Рубина. Непокорная герцогиня (Полынь) - страница 25

— Я не могу найти не одного повода для того, что бы вы меня разыскивали.

Граф остановился и посмотрел на меня.

Но я была непоколебима. Я смотрела в его фиолетовые глаза с нескончаемым равнодушием. Лишь чуть хмурила брови.

Граф, тем временем, продолжил:

— Я хотел бы извиниться перед вами, герцогиня. Я обидел вас и высмеял. Мое поведение было не достойно вашей персоны. Вы были в трудном для вас времени, а я вам не помог. Если вы желаете, можете отправить меня на конюшню, на порку.

Он смотрел мне прямо в глаза. Это был вызов, он ждал ответа как жертву. Как волк ждет зайца, что бы вцепится в его белую шейку и оросить белоснежную шубку алыми каплями.

— Уважаемый граф Шано…

— Шайэн.

— Уважаемый граф Шано, если вам будет угодно, вы можете, хоть сейчас отправится на конюшню. Но только, учтите, эту будет принятое лишь вами решение. Я в этом участвовать не собираюсь. Всего вам доброго, благополучия, деток здоровеньких.

Сделать еще шаг мне не дали, и на полуобороте, граф припечатал меня к стене, удерживая за плечи.

Он молчал. Я тоже молчала. Мы просто смотрели друг на друга. В ожидании того, кто же первый сдастся.

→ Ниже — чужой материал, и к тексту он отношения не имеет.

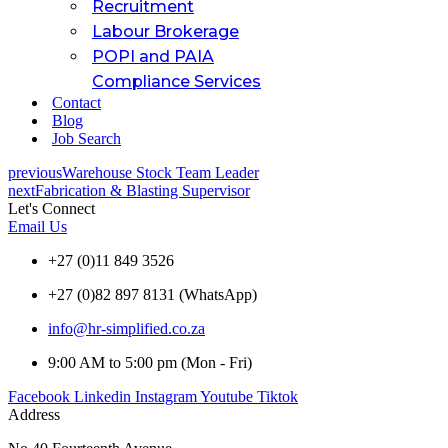
Recruitment
Labour Brokerage
POPI and PAIA
Compliance Services
Contact
Blog
Job Search
previous
Warehouse Stock Team Leader
next
Fabrication & Blasting Supervisor
Let's Connect
Email Us
+27 (0)11 849 3526
+27 (0)82 897 8131 (WhatsApp)
info@hr-simplified.co.za
9:00 AM to 5:00 pm (Mon - Fri)
Facebook
Linkedin
Instagram
Youtube
Tiktok
Address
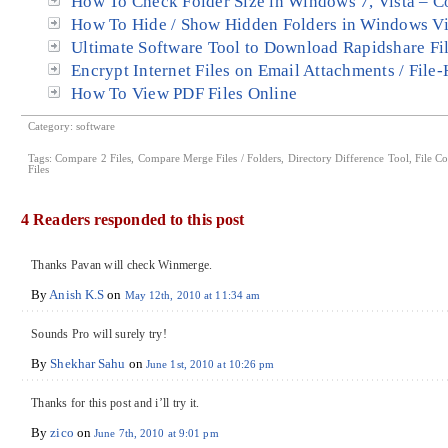
How To Check Folder Size in Windows 7, Vista – C
How To Hide / Show Hidden Folders in Windows Vi
Ultimate Software Tool to Download Rapidshare Fi
Encrypt Internet Files on Email Attachments / File
How To View PDF Files Online
Category:
software
Tags:
Compare 2 Files
,
Compare Merge Files / Folders
,
Directory Difference Tool
,
File Co
Files
4 Readers responded to this post
Thanks Pavan will check Winmerge.
By
Anish K.S
on
May 12th, 2010 at 11:34 am
Sounds Pro will surely try!
By
Shekhar Sahu
on
June 1st, 2010 at 10:26 pm
Thanks for this post and i’ll try it.
By
zico
on
June 7th, 2010 at 9:01 pm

Я смотрела в фиолетовые глаза, и понимала, что я раньше никогда не видела валлийца так близко, не смотрела в лицо, не разглядывала радужку глаз. Я никогда не смотрела так открыто в лицо мужчине, не следила, как сосредоточено меня разглядывают чужие глаза. Ни доли стеснения, ни капли смущения, как будто, так и должно было быть. Мы разглядывали друг друга так, как будто другой возможности нам и не представиться.

— Рубиночка, ты здесь? Дорогая?

Голос Матильды раздавался, где то в начале коридора.

— Вам лучше исчезнуть. — Прошептала я, мечтая о том, что бы Матильда вдруг неожиданно приобрела скорость улитки.

— Как скажете, герцогиня.

Его руки отпустили меня так же резко, как и поймали пару минут назад, и граф растворялся в темноте, потушив все свечи на своем пути, порывали воздуха.

— Матильда, я здесь. Я жду тебя.

Матильда с неожиданной прытью, дошла до меня и, посмотрев в лицо, спросила:

— Доченька, все, что сказал Майколтон, правда?

Доченькой она называла меня только в минуты особого единения. И я позволяла. Иногда мне очень хотелось, что бы хоть какая нибудь женщина назвала меня «дочкой». Из уст Матильды это было приятно.

— Правда. Мотти, он мне платье порвал, то, что ты мне подарила.

Слезы опять выступили на глазах. И заревев, я уткнулась носом в пухленькое плечо.

— Ничего, я тебе другое подарю. Не плачь девочка. — Погладив меня по голове пару минут, вытерев все слезы, графиня повела меня к себе в покои.